康言之迟疑不已的问她:"你真的要报官府吗?"他再次举目看着那被喷得一片血海的命案现场,又看看似乎是因为惊吓过度,已神智不太清楚的翡翠。
"我要报官!我要报官!"她两眼恍惚、泪流满面的还是不断喊着这些话,看得康言之着实难过。
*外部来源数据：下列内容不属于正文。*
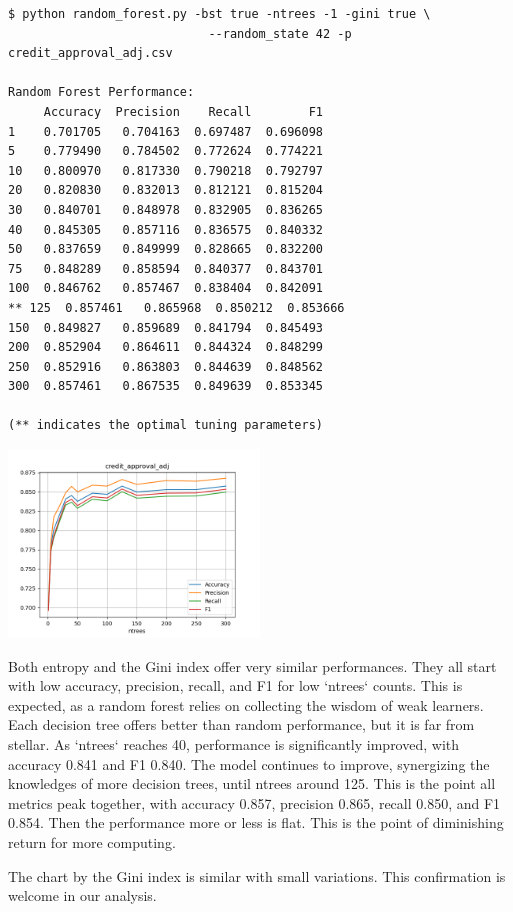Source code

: \begin{verbatim}
$ python random_forest.py -bst true -ntrees -1 -gini true \
                            --random_state 42 -p credit_approval_adj.csv

Random Forest Performance: 
     Accuracy  Precision    Recall        F1
1    0.701705   0.704163  0.697487  0.696098
5    0.779490   0.784502  0.772624  0.774221
10   0.800970   0.817330  0.790218  0.792797
20   0.820830   0.832013  0.812121  0.815204
30   0.840701   0.848978  0.832905  0.836265
40   0.845305   0.857116  0.836575  0.840332
50   0.837659   0.849999  0.828665  0.832200
75   0.848289   0.858594  0.840377  0.843701
100  0.846762   0.857467  0.838404  0.842091
** 125  0.857461   0.865968  0.850212  0.853666
150  0.849827   0.859689  0.841794  0.845493
200  0.852904   0.864611  0.844324  0.848299
250  0.852916   0.863803  0.844639  0.848562
300  0.857461   0.867535  0.849639  0.853345

(** indicates the optimal tuning parameters)
\end{verbatim}

\includegraphics[width=0.5\textwidth]{./figures/rf_credit_approval_adj_gini.png}


Both entropy and the Gini index offer very similar performances. They all start with low accuracy, precision, recall, and F1  for low `ntrees` counts. This is expected, as a random forest relies on collecting the wisdom of weak learners. Each decision tree offers better than random performance, but it is far from stellar. As `ntrees` reaches 40, performance is significantly improved, with accuracy 0.841 and F1 0.840. The model continues to improve, synergizing the knowledges of more decision trees, until ntrees around 125. This is the point all metrics peak together, with accuracy 0.857, precision 0.865, recall 0.850, and F1 0.854. Then the performance more or less is flat. This is the point of diminishing return for more computing. 

The chart by the Gini index is similar with small variations. This confirmation is welcome in our analysis.


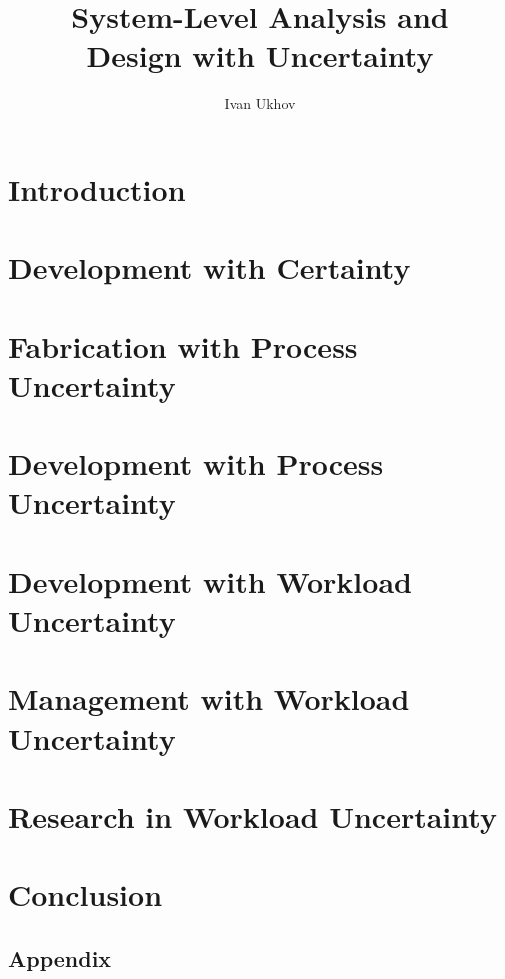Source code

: \documentclass{thesis}
\title{
  System-Level Analysis and\\[0.3em]
  Design with Uncertainty
}
\author{Ivan Ukhov}
\begin{document}
\nocite{
  ukhov2012,
  ukhov2014a,
  ukhov2014b,
  ukhov2015,
  ukhov2017a,
  ukhov2017b,
  ukhov2017c,
}

\chapter{Introduction}
\newcommand{\inputsection}[1]{}


\chapter{Development with Certainty}
\renewcommand{\inputsection}[1]{}


\chapter{Fabrication with Process Uncertainty}
\renewcommand{\inputsection}[1]{}


\chapter{Development with Process Uncertainty}
\renewcommand{\inputsection}[1]{}


\chapter{Development with Workload Uncertainty}
\renewcommand{\inputsection}[1]{}


\chapter{Management with Workload Uncertainty}
\renewcommand{\inputsection}[1]{}


\chapter{Research in Workload Uncertainty}
\renewcommand{\inputsection}[1]{}


\chapter{Conclusion}


\begin{appendices}
\chapter{Appendix}
\renewcommand{\inputsection}[1]{}

\end{appendices}

\printbibliography
\end{document}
康言之虽然不明白那车里的男人是她的什么人?但对她来说,似乎十分的重要,他的死,才会让她如此的伤心难过。
那男人也是她离开云归楼的原因吗?康言之简直是满腹疑窦丛生,她向来温柔儒雅,两人几乎是朝夕相处了两年,也从没看她这样失去理智。
康言之无耐,也只好依着她,将她抱到他的车上,载她到官衙里击鼓报案。
县衙里,击鼓声之后,紧接着一阵低沈喧天的威吓众人肃静声,一个身着县衙官服的知县,正坐于"高堂明镜"的匾额之下。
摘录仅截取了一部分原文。